Where it hooks in the pipeline

LLM emits tool calls [t0, t1, …]
  ├── check_batch (pre-call):
  │     for each ti in arrival order:
  │       resolve capability
  │       evaluate [[guard]] rules
  │       if blocked → don't spawn, return synthetic error
  │       if allowed → record in call log, spawn task
  ├── join_all (parallel tool execution)
  ├── run_hooks (post-result):
  │     for each (call, real result):
  │       evaluate [[hook]] rules
  │       spawn matching scripts in parallel
  │       non-zero exits → inbox push
  ├── truncate large outputs
  ├── return results to the LLM
LLM produces final assistant message (no more tool calls)
  ├── run_turn_validators:
  │     for each [[validator]] in declaration order:
  │       role filter → when filter → match filter
  │       survivors spawn scripts in parallel
  │       advance per-validator cursors
  │       non-zero exits → wrap + inbox push
Inbox messages flow into the next API call as user messages

Sample full file

# Pre-call denials
[[guard]]
match   = "shell(command=^rm\\s+-rf?)"
message = "rm -rf blocked."

[[guard]]
match   = "shell(command=^ls\\b)"
has     = "filesystem-read"
when    = ["-filesystem-read"]
message = "Use the view tool instead of ls."

[[guard]]
match   = "filesystem-read(paths=\\.env)"
message = "Refusing to read .env files."

# Post-result reactions
[[hook]]
match  = "shell(command=^cargo (build|test|check))"
result = "error\\["
script = ".agents/hooks/cargo-summary.sh"

[[hook]]
on     = "error"
script = ".agents/hooks/log-failures.sh"

# End-of-turn validators
[[validator]]
name   = "lint-after-edit"
when   = ["+filesystem-write"]
script = ".agents/validators/lint.sh"

[[validator]]
name   = "test-before-done"
match  = "(?i)\\b(done|completed|finished)\\b"
when   = ["+filesystem-write", "-shell(command=cargo test)"]
script = ".agents/validators/remind-tests.sh"

Inbox routing

Hook and validator injections land in the session inbox — the same queue used by skill validators, scheduled messages, webhooks, etc.

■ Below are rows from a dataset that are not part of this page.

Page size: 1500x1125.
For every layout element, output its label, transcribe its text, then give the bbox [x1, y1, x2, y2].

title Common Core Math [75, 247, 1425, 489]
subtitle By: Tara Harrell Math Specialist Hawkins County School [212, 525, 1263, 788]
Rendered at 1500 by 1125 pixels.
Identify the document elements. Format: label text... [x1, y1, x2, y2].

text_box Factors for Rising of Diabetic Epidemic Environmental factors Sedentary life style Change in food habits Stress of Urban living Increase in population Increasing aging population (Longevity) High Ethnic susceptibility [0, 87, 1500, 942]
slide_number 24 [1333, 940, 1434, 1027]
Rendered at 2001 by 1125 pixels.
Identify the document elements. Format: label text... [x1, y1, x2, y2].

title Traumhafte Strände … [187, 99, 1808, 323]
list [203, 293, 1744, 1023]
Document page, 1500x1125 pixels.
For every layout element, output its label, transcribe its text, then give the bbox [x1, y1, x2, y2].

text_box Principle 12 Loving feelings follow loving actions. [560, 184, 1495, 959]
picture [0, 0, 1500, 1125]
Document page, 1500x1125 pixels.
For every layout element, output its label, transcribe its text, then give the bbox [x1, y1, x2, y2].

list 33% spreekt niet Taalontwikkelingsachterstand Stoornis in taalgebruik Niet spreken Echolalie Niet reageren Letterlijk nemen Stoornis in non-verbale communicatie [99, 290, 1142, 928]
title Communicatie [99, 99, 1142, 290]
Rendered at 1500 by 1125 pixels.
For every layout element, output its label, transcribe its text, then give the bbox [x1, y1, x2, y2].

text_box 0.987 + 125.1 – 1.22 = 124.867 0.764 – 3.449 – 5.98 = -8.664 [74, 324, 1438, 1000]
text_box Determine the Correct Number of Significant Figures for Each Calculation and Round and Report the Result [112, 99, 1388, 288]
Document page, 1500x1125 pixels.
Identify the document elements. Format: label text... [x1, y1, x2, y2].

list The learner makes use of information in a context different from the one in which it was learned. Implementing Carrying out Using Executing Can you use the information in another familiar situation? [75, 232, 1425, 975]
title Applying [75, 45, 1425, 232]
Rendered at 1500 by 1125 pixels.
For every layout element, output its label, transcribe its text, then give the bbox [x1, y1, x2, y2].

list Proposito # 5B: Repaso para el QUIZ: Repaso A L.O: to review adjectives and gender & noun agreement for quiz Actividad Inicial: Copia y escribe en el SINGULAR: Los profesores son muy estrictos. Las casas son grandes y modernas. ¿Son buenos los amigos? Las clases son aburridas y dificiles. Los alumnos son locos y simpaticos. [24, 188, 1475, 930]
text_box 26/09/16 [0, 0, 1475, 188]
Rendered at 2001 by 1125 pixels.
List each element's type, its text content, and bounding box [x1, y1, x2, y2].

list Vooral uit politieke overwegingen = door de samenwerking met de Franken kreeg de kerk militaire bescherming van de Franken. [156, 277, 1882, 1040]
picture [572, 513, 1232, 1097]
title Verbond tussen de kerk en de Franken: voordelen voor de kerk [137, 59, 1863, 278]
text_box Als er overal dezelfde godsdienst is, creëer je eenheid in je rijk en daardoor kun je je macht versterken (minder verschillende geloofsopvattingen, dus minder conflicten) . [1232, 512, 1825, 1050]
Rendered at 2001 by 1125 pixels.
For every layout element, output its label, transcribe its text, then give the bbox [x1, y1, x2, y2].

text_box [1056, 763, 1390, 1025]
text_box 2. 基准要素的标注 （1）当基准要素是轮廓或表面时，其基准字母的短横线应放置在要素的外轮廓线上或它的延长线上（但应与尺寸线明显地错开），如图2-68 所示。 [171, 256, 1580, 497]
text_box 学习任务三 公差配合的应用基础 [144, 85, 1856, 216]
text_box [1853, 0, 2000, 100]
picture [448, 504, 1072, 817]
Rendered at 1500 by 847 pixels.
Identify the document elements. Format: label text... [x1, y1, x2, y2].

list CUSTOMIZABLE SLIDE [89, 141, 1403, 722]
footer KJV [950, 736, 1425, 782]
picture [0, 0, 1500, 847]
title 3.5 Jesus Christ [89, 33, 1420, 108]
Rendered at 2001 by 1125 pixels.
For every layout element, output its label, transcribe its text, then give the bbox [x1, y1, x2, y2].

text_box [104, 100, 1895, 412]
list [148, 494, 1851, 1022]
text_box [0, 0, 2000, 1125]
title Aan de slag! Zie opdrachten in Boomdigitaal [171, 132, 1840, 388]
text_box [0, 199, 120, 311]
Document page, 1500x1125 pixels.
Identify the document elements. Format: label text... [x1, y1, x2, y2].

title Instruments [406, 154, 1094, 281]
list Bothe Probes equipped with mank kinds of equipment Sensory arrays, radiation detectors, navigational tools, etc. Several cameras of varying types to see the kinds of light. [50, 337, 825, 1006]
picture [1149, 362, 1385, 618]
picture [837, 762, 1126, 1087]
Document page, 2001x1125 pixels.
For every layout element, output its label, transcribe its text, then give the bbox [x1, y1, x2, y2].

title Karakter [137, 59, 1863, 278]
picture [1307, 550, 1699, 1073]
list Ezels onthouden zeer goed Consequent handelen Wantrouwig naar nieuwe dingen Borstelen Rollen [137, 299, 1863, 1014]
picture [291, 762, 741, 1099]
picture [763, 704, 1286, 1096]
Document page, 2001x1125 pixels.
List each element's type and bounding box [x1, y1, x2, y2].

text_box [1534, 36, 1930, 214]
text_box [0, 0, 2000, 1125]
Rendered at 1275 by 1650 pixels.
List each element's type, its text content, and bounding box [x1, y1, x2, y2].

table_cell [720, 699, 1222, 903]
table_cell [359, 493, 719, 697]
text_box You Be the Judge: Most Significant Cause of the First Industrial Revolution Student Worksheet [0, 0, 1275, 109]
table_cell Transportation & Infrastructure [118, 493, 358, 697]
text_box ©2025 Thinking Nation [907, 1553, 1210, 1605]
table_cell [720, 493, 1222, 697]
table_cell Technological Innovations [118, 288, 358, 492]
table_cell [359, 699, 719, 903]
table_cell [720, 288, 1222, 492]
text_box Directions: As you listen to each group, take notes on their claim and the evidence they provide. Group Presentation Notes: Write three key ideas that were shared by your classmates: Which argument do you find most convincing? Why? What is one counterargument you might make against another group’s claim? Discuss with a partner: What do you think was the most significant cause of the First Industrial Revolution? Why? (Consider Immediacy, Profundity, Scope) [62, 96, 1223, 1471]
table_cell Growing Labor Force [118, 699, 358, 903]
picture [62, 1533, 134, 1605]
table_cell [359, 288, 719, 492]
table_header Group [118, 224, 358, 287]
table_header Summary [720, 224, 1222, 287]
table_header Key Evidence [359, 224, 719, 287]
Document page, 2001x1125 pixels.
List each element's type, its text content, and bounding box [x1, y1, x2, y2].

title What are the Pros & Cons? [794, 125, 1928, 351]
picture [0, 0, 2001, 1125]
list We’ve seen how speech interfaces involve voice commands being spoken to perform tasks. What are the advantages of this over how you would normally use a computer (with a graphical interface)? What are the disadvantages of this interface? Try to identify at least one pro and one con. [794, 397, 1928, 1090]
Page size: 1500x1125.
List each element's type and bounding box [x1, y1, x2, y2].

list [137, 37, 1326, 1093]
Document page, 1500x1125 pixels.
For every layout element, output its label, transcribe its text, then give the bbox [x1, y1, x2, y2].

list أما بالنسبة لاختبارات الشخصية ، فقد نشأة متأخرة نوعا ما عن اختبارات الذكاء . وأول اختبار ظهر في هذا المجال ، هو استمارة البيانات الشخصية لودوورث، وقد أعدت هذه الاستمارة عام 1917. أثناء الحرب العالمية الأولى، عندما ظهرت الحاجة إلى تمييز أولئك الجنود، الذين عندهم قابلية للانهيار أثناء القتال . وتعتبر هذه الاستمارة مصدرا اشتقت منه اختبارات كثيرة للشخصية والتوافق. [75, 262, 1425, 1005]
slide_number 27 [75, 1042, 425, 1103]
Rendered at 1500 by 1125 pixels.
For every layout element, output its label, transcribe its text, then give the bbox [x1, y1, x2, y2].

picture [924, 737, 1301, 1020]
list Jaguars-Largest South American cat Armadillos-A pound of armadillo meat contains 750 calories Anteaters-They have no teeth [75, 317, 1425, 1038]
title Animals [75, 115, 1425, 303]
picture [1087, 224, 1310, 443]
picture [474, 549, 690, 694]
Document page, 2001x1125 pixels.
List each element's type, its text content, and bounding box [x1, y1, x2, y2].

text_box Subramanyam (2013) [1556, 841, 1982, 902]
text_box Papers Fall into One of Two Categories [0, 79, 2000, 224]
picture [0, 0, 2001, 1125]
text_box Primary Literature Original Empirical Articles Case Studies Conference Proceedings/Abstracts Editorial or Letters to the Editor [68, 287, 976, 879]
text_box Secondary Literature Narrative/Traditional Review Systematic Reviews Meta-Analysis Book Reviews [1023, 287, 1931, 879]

The session loop drains the inbox before the next API request. Each non-zero-exit script produces one inbox entry; entries are flushed in the order they were enqueued.

Inbox source kinds (visible in JSONL/WebSocket output):

SourceWhen
guardrail_hooka [[hook]] script exited non-zero
guardrail_validatora [[validator]] script exited non-zero

Authoring tips

  • Start permissive, tighten over time. A wrong [[guard]] blocks real work; a wrong [[validator]] just nags. Prefer validators while iterating.
  • Use +used / -unused for conditional rules, not separate [[guard]]s. Composing two rules with when is clearer than three rules with no history.
  • Keep scripts fast. Hook and validator scripts run synchronously in the turn boundary; a 30-second script is a 30-second pause. The 300 s timeout exists as a backstop, not a target.
  • stdout = the message, stderr = debugging. If you're injecting noise, the model treats it as a literal user message. Be precise.
  • Test before shipping. echo 'call shell …' | octomind run --format jsonl lets you grep the JSONL for "type":"injected" and verify the guardrail fires exactly when intended.

Differences from skills

Skill validators (programming-rust, etc.)Guardrails ([[validator]])
Sourcetap manifest (skill).agents/guardrails.toml (project)
Triggerdeclared in skill configdeclared in guardrails file
Stateskill auto-activationper-validator cursor into call log
Filteralways when skill activeroles + when + match
Wrapping<validation skill="…"><validation validator="…">

They share the inbox path and the activation-by-failure pattern, but live at different layers — skills are reusable across projects, guardrails are project-local policy.